Start of Available data

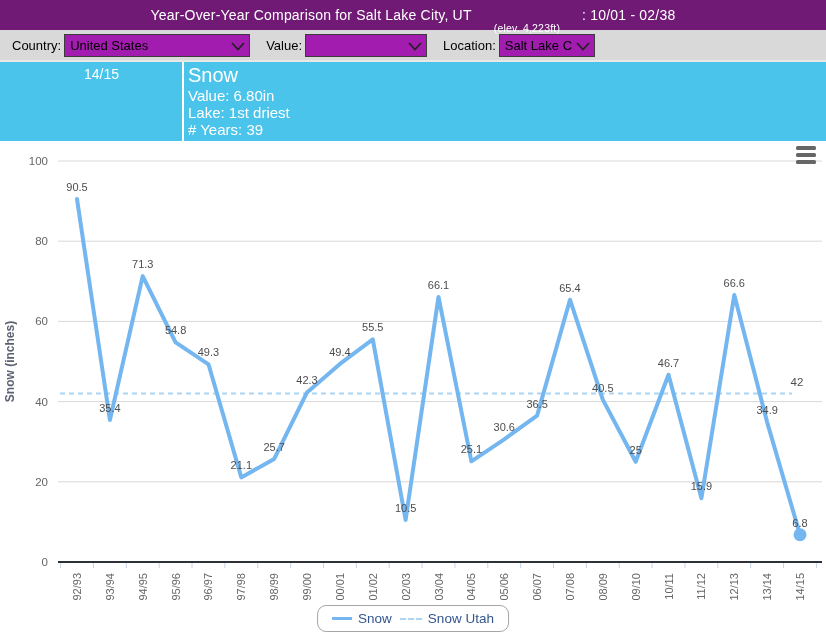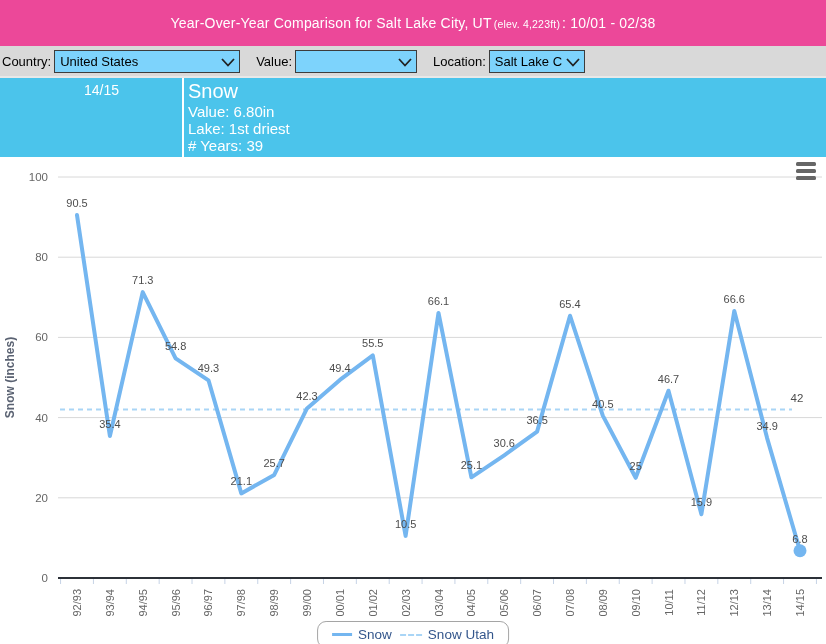--- a/index.html
+++ b/index.html
@@ -1,30 +1,30 @@
 <!DOCTYPE html>
 <html><head>
 <meta charset="utf-8">
 <style>
   * { margin:0; padding:0; box-sizing:border-box; }
   html,body { width:826px; height:644px; overflow:hidden; background:#fff;
               font-family:"Liberation Sans", sans-serif; }
 
   
-  .titlebar { height:46px; background:#ec4899; color:#fff;
+  .titlebar { height:30px; background:#701a75; color:#fff;
               display:flex; align-items:center; justify-content:center;
-              font-size:14px; letter-spacing:.2px; }
-  .titlebar .elev { font-size:10.5px; margin:0 2px; position:relative; top:1px; }
+              font-size:14px; letter-spacing:.2px;gap:20px; }
+  .titlebar .elev { font-size:10.5px; margin:0 2px; position:relative; top:13px; }
 
   
   .controls { height:32px; background:#d9d9d9; display:flex; align-items:center;
-              padding-left:2px; font-size:13px; color:#000; border-bottom:2px solid #e8e8e8; }
+              padding-left:12px; font-size:13px; color:#000; border-bottom:2px solid #e8e8e8; }
   .ctl-group { display:flex; align-items:center; }
   .ctl-group label { margin-right:3px; }
-  .select-wrap { position:relative; background:#7dd3fc; border:1px solid #3c3c3c; height:23px;
+  .select-wrap { position:relative; background:#a21caf; border:1px solid #3c3c3c; height:23px;
                  display:flex; align-items:center; }
   .select-wrap select {
       appearance:none; -webkit-appearance:none; border:none; background:transparent;
       font-family:"Liberation Sans", sans-serif; font-size:13px; color:#000;
       height:21px; padding:0 22px 0 5px; width:100%; outline:none; }
   .select-wrap svg.chev { position:absolute; right:4px; top:7px; pointer-events:none; }
   .w-country { width:186px; margin-right:16px; }
   .w-state   { width:122px; margin-right:16px; }
   .w-loc     { width:96px; }
 

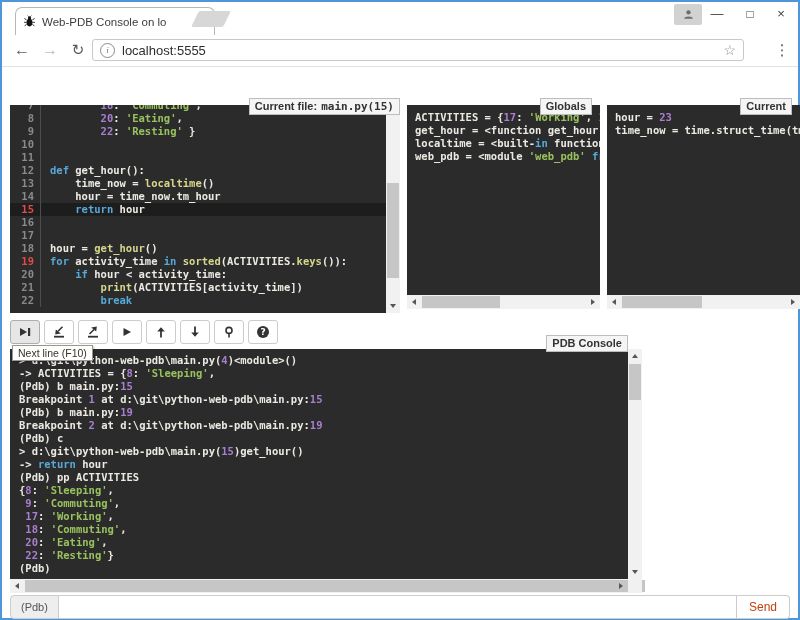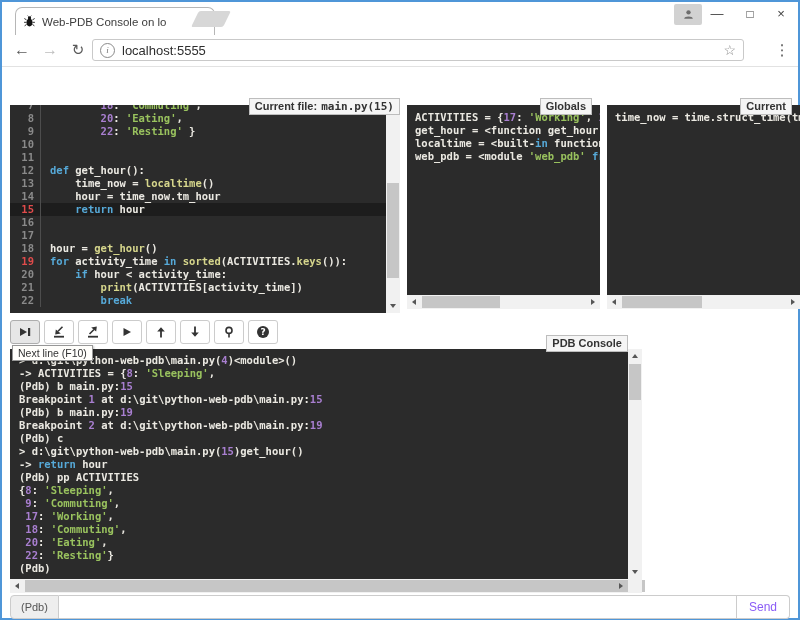--- a/index.html
+++ b/index.html
@@ -102,21 +102,21 @@
   .console-panel .vscroll{bottom:14px;}
   .console-panel .hscroll{right:14px;}
   .sb-corner{position:absolute;right:0;bottom:0;width:14px;height:14px;background:#f1f1f1;}
   
   .input-row{position:absolute;left:8px;top:593px;right:8px;height:24px;display:flex;}
   .addon{background:#eee;border:1px solid #ccc;border-radius:4px 0 0 4px;font-size:11px;
     color:#555;display:flex;align-items:center;padding:0 10px;}
   .cmd{flex:1;border:1px solid #ccc;border-left:none;font-size:12px;padding:0 8px;outline:none;
     font-family:"Liberation Sans",sans-serif;min-width:0;}
   .send-btn{background:#fff;border:1px solid #ccc;border-left:none;border-radius:0 4px 4px 0;
-    font-size:12px;color:#8b5cf6;padding:0 12px;font-family:"Liberation Sans",sans-serif;}
+    font-size:12px;color:#c2410c;padding:0 12px;font-family:"Liberation Sans",sans-serif;}
 </style>
 </head>
 <body>
 
 <div class="window">
 
   <div class="tabstrip">
     <div class="tab">
       <span class="favicon" style="display:flex;">
         <svg width="13" height="13" viewBox="0 0 24 24">
@@ -181,21 +181,21 @@
         </div>
       <div class="sb-thumb" style="top:1px;bottom:1px;left:15px;width:78px;"></div>
       <div class="sb-arrow" style="right:0;">
           <span class="tri tri-right"></span>
         </div>
     </div>
   </div>
 
   <div class="vars-panel" style="left:605px;">
     <div class="panel-label">Current</div>
-    <div class="dark vars-area" id="locals-lines"><div><span>time_now = time.struct_time(tm_yea</span></div></div>
+    <div class="dark vars-area" id="locals-lines"><div><span>hour = </span><span class="tk-n">23</span></div><div><span>time_now = time.struct_time(tm_yea</span></div></div>
     <div class="hscroll">
       <div class="sb-arrow" style="left:0;">
           <span class="tri tri-left"></span>
         </div>
       <div class="sb-thumb" style="top:1px;bottom:1px;left:15px;width:80px;"></div>
       <div class="sb-arrow" style="right:0;">
           <span class="tri tri-right"></span>
         </div>
     </div>
   </div>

End of Available data

## Exercise objective
The entries should be reproduced word for word, pictures omitted.

## Task result
--- a/index.html
+++ b/index.html
@@ -1,30 +1,30 @@
 <!DOCTYPE html>
 <html><head>
 <meta charset="utf-8">
 <style>
   * { margin:0; padding:0; box-sizing:border-box; }
   html,body { width:826px; height:644px; overflow:hidden; background:#fff;
               font-family:"Liberation Sans", sans-serif; }
 
   
-  .titlebar { height:46px; background:#ec4899; color:#fff;
+  .titlebar { height:30px; background:#701a75; color:#fff;
               display:flex; align-items:center; justify-content:center;
-              font-size:14px; letter-spacing:.2px; }
-  .titlebar .elev { font-size:10.5px; margin:0 2px; position:relative; top:1px; }
+              font-size:14px; letter-spacing:.2px;gap:20px; }
+  .titlebar .elev { font-size:10.5px; margin:0 2px; position:relative; top:13px; }
 
   
   .controls { height:32px; background:#d9d9d9; display:flex; align-items:center;
-              padding-left:2px; font-size:13px; color:#000; border-bottom:2px solid #e8e8e8; }
+              padding-left:12px; font-size:13px; color:#000; border-bottom:2px solid #e8e8e8; }
   .ctl-group { display:flex; align-items:center; }
   .ctl-group label { margin-right:3px; }
-  .select-wrap { position:relative; background:#7dd3fc; border:1px solid #3c3c3c; height:23px;
+  .select-wrap { position:relative; background:#a21caf; border:1px solid #3c3c3c; height:23px;
                  display:flex; align-items:center; }
   .select-wrap select {
       appearance:none; -webkit-appearance:none; border:none; background:transparent;
       font-family:"Liberation Sans", sans-serif; font-size:13px; color:#000;
       height:21px; padding:0 22px 0 5px; width:100%; outline:none; }
   .select-wrap svg.chev { position:absolute; right:4px; top:7px; pointer-events:none; }
   .w-country { width:186px; margin-right:16px; }
   .w-state   { width:122px; margin-right:16px; }
   .w-loc     { width:96px; }
 

--- a/index.html
+++ b/index.html
@@ -102,21 +102,21 @@
   .console-panel .vscroll{bottom:14px;}
   .console-panel .hscroll{right:14px;}
   .sb-corner{position:absolute;right:0;bottom:0;width:14px;height:14px;background:#f1f1f1;}
   
   .input-row{position:absolute;left:8px;top:593px;right:8px;height:24px;display:flex;}
   .addon{background:#eee;border:1px solid #ccc;border-radius:4px 0 0 4px;font-size:11px;
     color:#555;display:flex;align-items:center;padding:0 10px;}
   .cmd{flex:1;border:1px solid #ccc;border-left:none;font-size:12px;padding:0 8px;outline:none;
     font-family:"Liberation Sans",sans-serif;min-width:0;}
   .send-btn{background:#fff;border:1px solid #ccc;border-left:none;border-radius:0 4px 4px 0;
-    font-size:12px;color:#8b5cf6;padding:0 12px;font-family:"Liberation Sans",sans-serif;}
+    font-size:12px;color:#c2410c;padding:0 12px;font-family:"Liberation Sans",sans-serif;}
 </style>
 </head>
 <body>
 
 <div class="window">
 
   <div class="tabstrip">
     <div class="tab">
       <span class="favicon" style="display:flex;">
         <svg width="13" height="13" viewBox="0 0 24 24">
@@ -181,21 +181,21 @@
         </div>
       <div class="sb-thumb" style="top:1px;bottom:1px;left:15px;width:78px;"></div>
       <div class="sb-arrow" style="right:0;">
           <span class="tri tri-right"></span>
         </div>
     </div>
   </div>
 
   <div class="vars-panel" style="left:605px;">
     <div class="panel-label">Current</div>
-    <div class="dark vars-area" id="locals-lines"><div><span>time_now = time.struct_time(tm_yea</span></div></div>
+    <div class="dark vars-area" id="locals-lines"><div><span>hour = </span><span class="tk-n">23</span></div><div><span>time_now = time.struct_time(tm_yea</span></div></div>
     <div class="hscroll">
       <div class="sb-arrow" style="left:0;">
           <span class="tri tri-left"></span>
         </div>
       <div class="sb-thumb" style="top:1px;bottom:1px;left:15px;width:80px;"></div>
       <div class="sb-arrow" style="right:0;">
           <span class="tri tri-right"></span>
         </div>
     </div>
   </div>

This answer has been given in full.